* THINGS TO DO *
1. In the post on Barnaby Joyce's Insiders interview, how many more times did David Speers repeat his question about the plan?
2. Using the post on Barnaby Joyce's Insiders interview, explain why Joyce did not say what his party's climate change plan was. Answer in one to three sentences.
3. Carry on the post on Barnaby Joyce's Insiders interview from the point where it stops.

Published by Anonymous (not verified) on Tue, 26/04/2022 - 7:59pm in

Last Sunday ABC Insiders host David Speers interviewed Deputy PM Barnaby Joyce from Gladstone. One of the topics was climate change. At about 10:06 (AEST), Speers asked Joyce:

The issues here in Gladstone, China and national security have been on the minds of people I have been speaking to. They’re also a little worried about the energy transition. That’s, you know, often talked about here. There is hope this region becomes a powerhouse for green energy and hydrogen. But there is some uncertainty, they want to see a plan. What is your plan?

From that moment and up to almost 10:11 Speers repeated that question nine more times. I repeat: NINE … MORE … TIMES. Beyond babbling incoherently “Lay-bah” blah-blah-blah, “Lay-bah” blah-blah-blah, Joyce did not say what the Nationals Party plan for climate change was.


You could be forgiven to believe that was merely a display of cretinism and/or ignorance.

And there’s more than a kernel of truth to that, but that’s not the whole explanation. The deepest reason is that Joyce didn’t want to answer, so he instead used Labor as a distraction, in the hope people won’t notice.

He doesn’t want to answer because his party’s plan is the same COALition plan: screw climate change. He’s just unwilling to admit it, for in this election honesty on that could be costly.

But we’ve known the answer for a long time. You see that grotesque mug just left of Scotty from Marketing laughing at Scotty’s hilarious lump of coal stunt? That’s Barnaby’s answer.


You still remember this?

That was in Queensland. The Black Summer fires started just a few months later. Barely the fires were out, we went into full La Niña mode (and we still are there).

That’s how Barnaby’s plan for Queensland and Australia looks like. Hilarious, uh?


This infographic – reflecting the location of US military bases in the Western Pacific area as it was in 2011 – is dated. To update it a bit, I added the yellow arrow, showing where the Solomon Islands is. So, who is rightly worried about potentially hostile military powers in their neighbourhood?

Since then the US, India, Japan and Oz created their anti-Chinese Quad and the US, UK (!) and Oz joined hands in the anti-Chinese AUKUS.

And yet, it is Australia, not China, that is in panic mode.


The thing with Joyce is that Labor pollies are much, much better at wrecking their own credibility.

That’s what Penny Wong did today, as she talked about how climate change and national security are linked. She began by scoring some points against the COALition:

Pacific Island leaders have made absolutely clear that their number one national security and economic challenge is climate change and what has Australia, under this government, given them? The climate wars, Mr Dutton making a joke about water lapping at their door steps and Mr Morrison thumbing his nose at them.

She was talking about this:

Fair enough. But then, a journo reminded her that Pacific Islanders regard climate change as an existential threat, to ask: “If they say or warn that they don't want any fossil fuel projects, will you listen and act?

* SOURCE DATA *
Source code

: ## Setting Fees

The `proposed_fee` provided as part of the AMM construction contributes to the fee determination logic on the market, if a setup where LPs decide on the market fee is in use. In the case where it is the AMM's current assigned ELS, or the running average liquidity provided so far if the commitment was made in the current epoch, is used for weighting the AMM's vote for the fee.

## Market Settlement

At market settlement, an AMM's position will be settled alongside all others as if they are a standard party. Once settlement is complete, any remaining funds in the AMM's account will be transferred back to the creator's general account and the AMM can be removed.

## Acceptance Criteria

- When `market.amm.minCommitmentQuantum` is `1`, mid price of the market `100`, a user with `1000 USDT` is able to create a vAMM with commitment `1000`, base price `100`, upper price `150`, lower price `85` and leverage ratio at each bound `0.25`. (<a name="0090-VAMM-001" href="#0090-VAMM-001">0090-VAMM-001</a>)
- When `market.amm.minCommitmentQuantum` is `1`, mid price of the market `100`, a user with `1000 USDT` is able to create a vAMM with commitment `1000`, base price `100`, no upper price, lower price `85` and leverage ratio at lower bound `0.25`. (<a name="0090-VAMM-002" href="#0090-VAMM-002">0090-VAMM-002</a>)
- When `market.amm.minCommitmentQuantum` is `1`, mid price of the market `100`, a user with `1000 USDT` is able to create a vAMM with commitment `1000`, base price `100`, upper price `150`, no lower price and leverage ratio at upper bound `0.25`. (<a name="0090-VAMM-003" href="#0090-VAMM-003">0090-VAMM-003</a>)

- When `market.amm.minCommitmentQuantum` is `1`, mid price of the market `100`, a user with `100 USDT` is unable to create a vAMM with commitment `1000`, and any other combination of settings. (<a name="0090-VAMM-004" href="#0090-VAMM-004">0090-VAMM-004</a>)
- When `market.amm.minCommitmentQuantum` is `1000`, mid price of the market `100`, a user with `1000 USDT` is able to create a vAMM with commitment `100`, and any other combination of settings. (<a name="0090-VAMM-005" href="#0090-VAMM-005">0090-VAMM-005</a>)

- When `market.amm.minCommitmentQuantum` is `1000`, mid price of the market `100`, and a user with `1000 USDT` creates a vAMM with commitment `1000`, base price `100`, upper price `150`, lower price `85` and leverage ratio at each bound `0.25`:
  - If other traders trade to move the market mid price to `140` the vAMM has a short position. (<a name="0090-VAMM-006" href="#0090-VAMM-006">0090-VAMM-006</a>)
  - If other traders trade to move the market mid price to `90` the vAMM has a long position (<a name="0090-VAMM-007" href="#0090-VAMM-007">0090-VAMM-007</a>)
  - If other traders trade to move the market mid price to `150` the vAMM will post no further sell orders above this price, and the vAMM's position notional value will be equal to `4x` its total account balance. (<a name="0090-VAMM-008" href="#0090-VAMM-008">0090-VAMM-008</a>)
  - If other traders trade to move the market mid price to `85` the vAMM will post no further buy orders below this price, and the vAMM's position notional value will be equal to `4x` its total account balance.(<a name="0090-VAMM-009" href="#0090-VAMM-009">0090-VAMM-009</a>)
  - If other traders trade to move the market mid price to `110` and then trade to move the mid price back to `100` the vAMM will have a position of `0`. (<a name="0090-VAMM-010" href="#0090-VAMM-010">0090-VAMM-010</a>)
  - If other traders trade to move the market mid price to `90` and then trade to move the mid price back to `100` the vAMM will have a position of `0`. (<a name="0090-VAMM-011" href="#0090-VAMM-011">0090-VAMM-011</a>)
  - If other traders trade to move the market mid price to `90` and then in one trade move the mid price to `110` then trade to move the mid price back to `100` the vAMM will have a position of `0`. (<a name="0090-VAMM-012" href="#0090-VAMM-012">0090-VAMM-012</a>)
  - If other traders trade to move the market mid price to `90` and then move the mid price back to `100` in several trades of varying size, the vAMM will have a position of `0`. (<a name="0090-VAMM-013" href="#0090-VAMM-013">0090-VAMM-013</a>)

* ANSWERS PROVIDED *
1. Nine more times.

2. According to the post, Joyce didn't want to answer because his party's plan is the same as the Coalition's, which is to ignore climate change. He was unwilling to admit this because honesty on the issue could be costly in the election, so he used Labor as a distraction instead.

3.
Wong’s answer? The same Joycean blah-blah-blah, but spoken in an infinitely more articulate manner. It amounts to “no”, however.

Smelling blood in the water, another reporter asked: “Will Labor sign the UN pledge to put an end to coal? And if not, why not?”

This time Wong’s answer at least had the virtue of being straight to the point: “No


Bottom line: neither the COALition nor Labor take climate change seriously.

Pray that the election ends in a hung Parliament and Labor forms a minority government, so that the Greens and/or the Socialist Alliance have the balance of power to drag Labor, kicking and screaming, into some kind of action.


Bill Birtles (ABC East Asia Correspondent) is worried with Chinese interference, and remarks with irony:

Non-interference” remained China's mantra, a contrast to America’s foreign policy. But it was now “non-interference by invitation”.

Unfortunately, he didn’t specify the target of the suspected Chinese interference in this particular case.

Could it be the Solomons themselves he has in mind? After all it is them inviting the Chinese: if they indeed establish military facilities there, it is with the Solomons Government’s consent. But in that case, his claim of interference seems as odd as claiming that consensual sex is rape. Thus, I suppose it’s not the Solomons he fears would be the target of interference.

So, against Solomons PM Mannasseh Sogavare’s assurances that the “pact” “won’t involve a Chinese military base”, maybe it’s Australia he thinks could be the target?

Well, he might be right. But I would like to ask something. First, how do you, Bill, define foreign interference? Because the way the Australian Government defines it does not seem to match your definition. And second, how do you, Bill, describe this?


Last week, Scotty explained why he didn’t send Minister for Foreign Affairs Marise Payne to the Solomons to try and persuade its PM, Manasseh Sogavare, not to take the deal.

It had nothing to do with the fundraiser, believe it or not. The fundraiser was mere coincidence.

It was all about “sensitivity”. All of a sudden Scotty – of all people! – turned into a sensitive man. And touchy-feely Scotty decided that Payne’s visit could have made the Islanders feel bullied or disrespected or overwhelmed or otherwise unimpressed. The risk is that they would have felt compelled to double down in their defiance.

Now, I must admit that second bit actually makes sense. I mean, pompous, supercilious, condescending, fat Payne is really likely to elicit less than goodwill on anybody.

See what I mean? (source)

Oddly enough though nobody seem to have sent Minister for Defence Peter Dutton the email about sensitivity, for last Thursday Dutton went to a radio station to say this:

“I make this point: China conducts its business in a very different way than we do,” he said.

“We don’t bribe people, the Chinese certainly do, and they’ve demonstrated that in Africa and elsewhere. People can draw their own conclusions.”

I mean, nothing spells sensitivity like accusations of corruption. It’s almost like sensitivity never was a consideration at all, isn’t it?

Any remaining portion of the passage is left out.